QUESTIONS:
1. Using the interview on blockchain property records, answer each question on its own line:
(a) What does SaaS stand for?
(b) How many years of history does the Bitcoin blockchain have, according to the text?
(c) Who reposted the interview?
2. Pick up the interview on blockchain land records at the point where the text stops and write the next part.
Segment Start: SELECTED EXTRACT
Blockchain Land Registry & Property Records

in beyond-bitcoin •  8 years ago 

Bitcoin.com interviews Nathan Wosnack of Ubitquity
Reposted, with permission, by Gabriel Scheare

What does the Ubitquity platform do?

We recognized the utility of the blockchain for its record keeping capabilities and decided to develop those capabilities to meet humanity’s ever increasing needs for efficient record keeping related to real estate, while simultaneously yielding significant cost savings for all parties involved in real estate transactions. Along the way, we realized that some municipalities have actually begun exploring this exact possibility; which only highlights the fact that this is exactly the right time and we are in precisely the right place.

What’s the long-term goal?

To offer a simple user experience for securely recording, tracking, and transferring deeds on our SaaS (Software-as-a-Service) blockchain platform. As it evolves, the platform will assist financial institutions, title, and mortgage companies benefit from a reduced title search time, increased confidence and transparency.

What’s the benefit of having an immutable property record?

Once a record is created, all pertinent future documents associated with the ownership of that ‘asset’ is also added to that record. Creating a permanent, immutable ledger of ownership information that can not be changed, lost, or corrupted because it is permanently recorded on the peer-to-peer Bitcoin blockchain. Creating something akin to a fingerprint of that property, fully transparent and available to the public. And like a unique fingerprint, once it exists, stays incorruptible and fully accessible.

Once recorded to the blockchain, no central authority or malicious actors can change it. So whether we exist in the future or not, the data will. And it will continue to serve the people, as public information was always intended to serve… for transparency and democracy.

Why the Bitcoin blockchain?

Because it has the best peer-to-peer consensus mechanism in the world, and has seven years of history; therefore is the most tried tested, true and arguably the most secure blockchain. It’s worth mentioning we have received a lot of praise from both the community and clients for our commitment to the Bitcoin blockchain.

Are you open to using other “permissioned” chains, for example?
Segment End: SELECTED EXTRACT
Segment Start: INFORMATION SUPPLIED
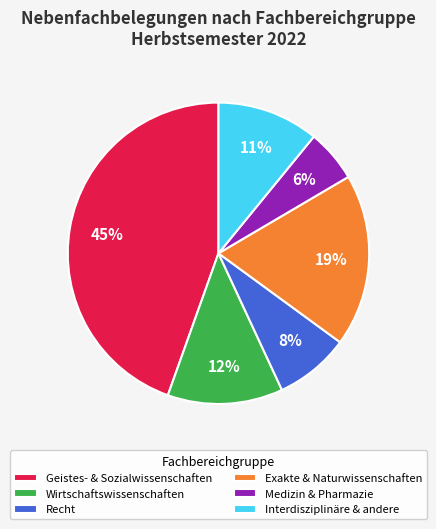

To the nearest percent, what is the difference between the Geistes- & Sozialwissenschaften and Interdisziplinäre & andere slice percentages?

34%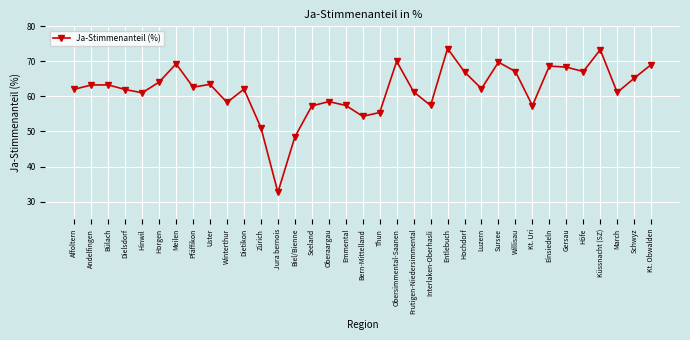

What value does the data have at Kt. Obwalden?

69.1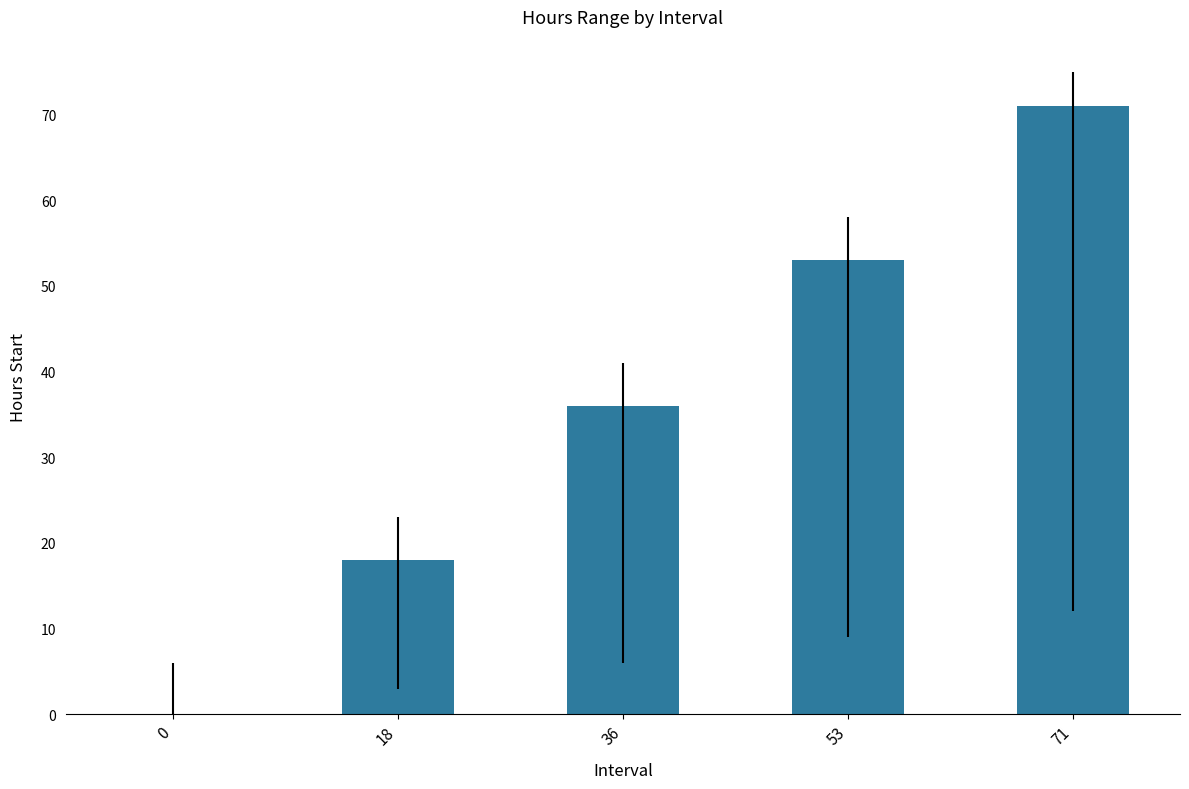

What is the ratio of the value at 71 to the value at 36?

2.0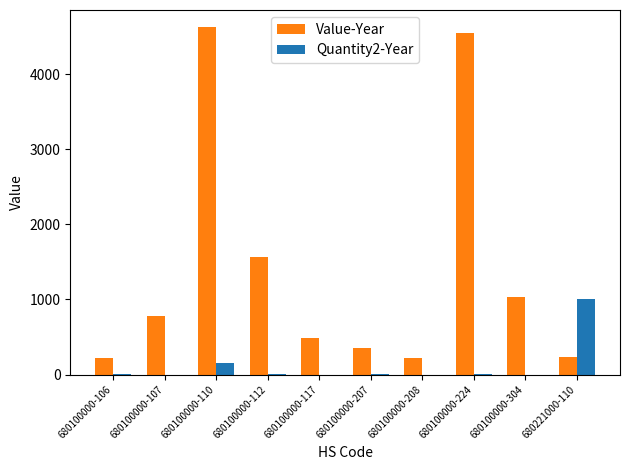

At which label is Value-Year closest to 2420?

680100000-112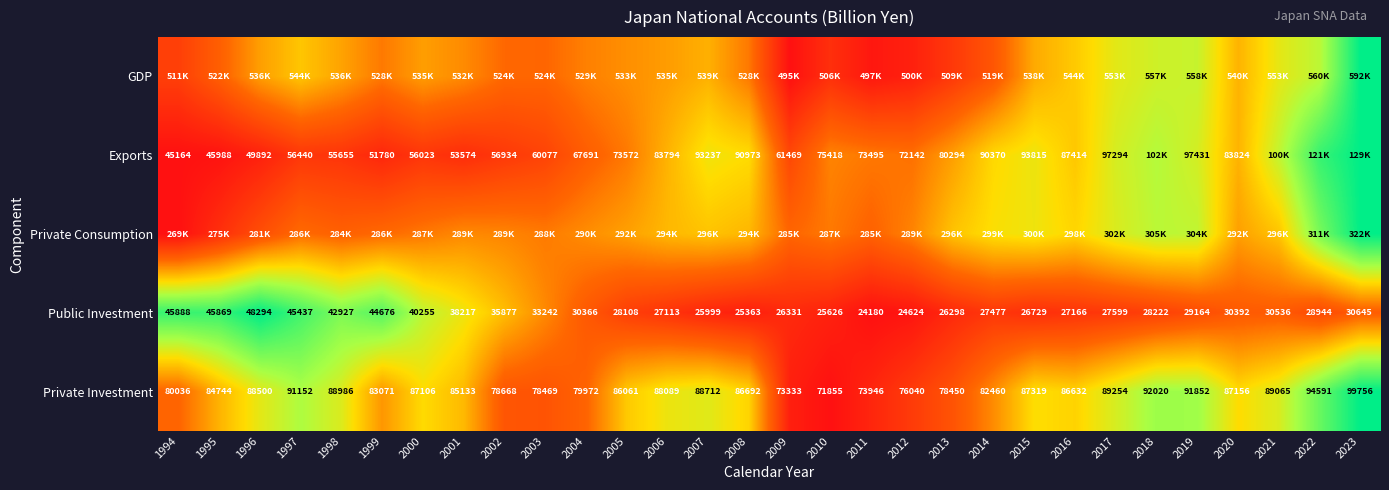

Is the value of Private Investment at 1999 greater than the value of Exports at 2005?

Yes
Segment End: INFORMATION SUPPLIED
REPLIES:
1.
(a) Software-as-a-Service
(b) Seven years
(c) Gabriel Scheare

2.
We have early pilot users who have specific needs that require permissioned blockchain capabilities and we are exploring those avenues along with smart contracts such as using Ethereum, and also Rootstock (using the Bitcoin blockchain) in the future. Their testnet will be available soon.

At Ubitquity we've maintained the policy and commitment to being blockchain agnostic; a term we have been using internally for over a year before it started being picked up in the public recently. Our decisions for the use of the Bitcoin blockchain on the Colu API (Colored Coins) as our primary platform is a purely objective technical decision rather than political one. The community seems to make this into a binary / black and white “Bitcoin’s public blockchain versus permissioned ledgers” debate… as if you have to pick just one and stick with it ad infinitum. With the new inquiries and requirements for smart contract/permissioned ledger capabilities, we’ve been actively exploring those.

At the end of the day if there is a market demand we as a company will address those on a case by case basis while maintaining our goals of being distributed and having a scalable Software-as-a-Service (SaaS) platform for Small Business and Enterprise.

How will this platform change the way land registry is done today?

We envision the platform eventually transforming into something that doesn’t just mimic the currently existing registry system but eventually serves as the complete electronic health record of an asset (a property). We’ll not just handle deed of trust and mortgage notes; but surveys, flood elevation certificates, major structural warranties, and whatever other pertinent property records the owner deems important to correctly preserve and record.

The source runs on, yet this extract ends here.